[What to work on]
1. In the forum thread, where are Keith Sinclair and his sweety going to watch the fireworks?
2. Gather each line of the records that contains the string "distortion".

[Source extract]
^^^^^^^^^^^^^^^^

# Happy 4TH to all the knuts south of the 49th!



## PierreRodrigue (Jul 4, 2013)

I know there are a couple hours left prior to the "official commencing" of 4th of July celebrations, but I would like to take a but and wish you all a Happy 4TH!! Now lets see some grilling pictures! :grilling:


----------



## Pensacola Tiger (Jul 4, 2013)

Thanks, Pierre!


----------



## echerub (Jul 4, 2013)

Happy Fourth of July!


----------



## Zwiefel (Jul 4, 2013)

I thought i was the only one using such antiquated phrases as that, thanks for the reinforcement, eh?


----------



## Keith Sinclair (Jul 4, 2013)

Thanks Pierre,me & my sweety are going to watch the fireworks off Waikiki:biggrin:


----------



## apicius9 (Jul 4, 2013)

No grilling for me, I will be moving. Never sure if I should celebrate, what side were the Germans on again?  But to everyone else, Happy Holiday!

Stefan


----------



## panda (Jul 4, 2013)

chicken thighs and baby back ribs pre-4thofjuly. no pics, it got devoured too quick. happy grilling everyone!! stay safe, no fingers lopped off.


----------



## kalaeb (Jul 4, 2013)

Happy 4th, be safe.


----------



## Dream Burls (Jul 4, 2013)

Happy Fourth everyone. Stay safe and bless us all.


----------



## skiajl6297 (Jul 4, 2013)

Firing up some pork shoulder baked beans, bicolor corn and back yard zucchini! Stupid beer store not open yet! Happy 4th all!


----------



## bkdc (Jul 4, 2013)

I'm commemorating this fine day by working. Happy 4th to you all. Hopefully it's full of family, friends, and good food.


----------



## Benuser (Jul 4, 2013)

Enjoy your Fourth of July, guys, and take care.


----------



## Lucretia (Jul 4, 2013)

Thanks, Pierre! and happy 4th, everyone!















​


----------



## Lefty (Jul 4, 2013)

Happy Fourth, everyone! Fire up those grills!


----------



## PierreRodrigue (Jul 4, 2013)

Lucretia said:


> Thanks, Pierre! and happy 4th, everyone!
> 
> 
> 
> ...



Nice! You are the definition of culinary temptress now arn't you! That looks awesome!


----------

^^^^^^^^^^^^^^^^

[Record excerpts]
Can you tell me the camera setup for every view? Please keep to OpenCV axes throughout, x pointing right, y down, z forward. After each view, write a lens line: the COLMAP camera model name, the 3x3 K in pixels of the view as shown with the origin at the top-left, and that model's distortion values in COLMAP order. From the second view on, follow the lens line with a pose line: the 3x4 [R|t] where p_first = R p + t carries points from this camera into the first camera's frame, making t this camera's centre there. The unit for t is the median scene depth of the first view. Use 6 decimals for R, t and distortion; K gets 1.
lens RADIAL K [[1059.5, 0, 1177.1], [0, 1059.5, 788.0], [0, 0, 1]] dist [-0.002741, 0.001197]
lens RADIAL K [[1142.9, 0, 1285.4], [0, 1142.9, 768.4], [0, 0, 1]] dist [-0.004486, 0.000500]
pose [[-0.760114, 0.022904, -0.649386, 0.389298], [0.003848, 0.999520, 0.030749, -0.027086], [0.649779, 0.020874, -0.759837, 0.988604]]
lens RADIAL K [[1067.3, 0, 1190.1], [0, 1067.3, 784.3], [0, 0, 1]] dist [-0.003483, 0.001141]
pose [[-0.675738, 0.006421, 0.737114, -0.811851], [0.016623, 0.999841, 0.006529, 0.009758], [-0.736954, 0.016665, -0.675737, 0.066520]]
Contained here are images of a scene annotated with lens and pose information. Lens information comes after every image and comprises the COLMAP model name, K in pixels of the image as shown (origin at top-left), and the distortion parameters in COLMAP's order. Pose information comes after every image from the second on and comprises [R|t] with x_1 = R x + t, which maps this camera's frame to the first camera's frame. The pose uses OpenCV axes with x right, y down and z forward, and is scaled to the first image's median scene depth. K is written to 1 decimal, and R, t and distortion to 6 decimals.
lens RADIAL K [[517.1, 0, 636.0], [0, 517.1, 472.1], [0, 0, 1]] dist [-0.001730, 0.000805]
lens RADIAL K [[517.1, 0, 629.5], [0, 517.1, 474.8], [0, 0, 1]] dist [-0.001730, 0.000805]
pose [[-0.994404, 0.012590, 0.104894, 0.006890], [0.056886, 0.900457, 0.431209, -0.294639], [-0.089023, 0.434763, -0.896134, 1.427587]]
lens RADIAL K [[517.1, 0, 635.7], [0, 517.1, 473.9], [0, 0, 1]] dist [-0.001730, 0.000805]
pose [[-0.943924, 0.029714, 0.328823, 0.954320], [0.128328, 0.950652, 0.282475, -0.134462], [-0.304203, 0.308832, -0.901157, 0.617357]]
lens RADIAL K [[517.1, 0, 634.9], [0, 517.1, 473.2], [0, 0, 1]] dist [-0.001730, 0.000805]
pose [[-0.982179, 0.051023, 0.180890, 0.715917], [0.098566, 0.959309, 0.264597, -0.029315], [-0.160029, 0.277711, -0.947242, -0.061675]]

^^^^^^^^^^^^^^^^

[Responses by task]
1. Off Waikiki.

2.
Can you tell me the camera setup for every view? Please keep to OpenCV axes throughout, x pointing right, y down, z forward. After each view, write a lens line: the COLMAP camera model name, the 3x3 K in pixels of the view as shown with the origin at the top-left, and that model's distortion values in COLMAP order. From the second view on, follow the lens line with a pose line: the 3x4 [R|t] where p_first = R p + t carries points from this camera into the first camera's frame, making t this camera's centre there. The unit for t is the median scene depth of the first view. Use 6 decimals for R, t and distortion; K gets 1.
Contained here are images of a scene annotated with lens and pose information. Lens information comes after every image and comprises the COLMAP model name, K in pixels of the image as shown (origin at top-left), and the distortion parameters in COLMAP's order. Pose information comes after every image from the second on and comprises [R|t] with x_1 = R x + t, which maps this camera's frame to the first camera's frame. The pose uses OpenCV axes with x right, y down and z forward, and is scaled to the first image's median scene depth. K is written to 1 decimal, and R, t and distortion to 6 decimals.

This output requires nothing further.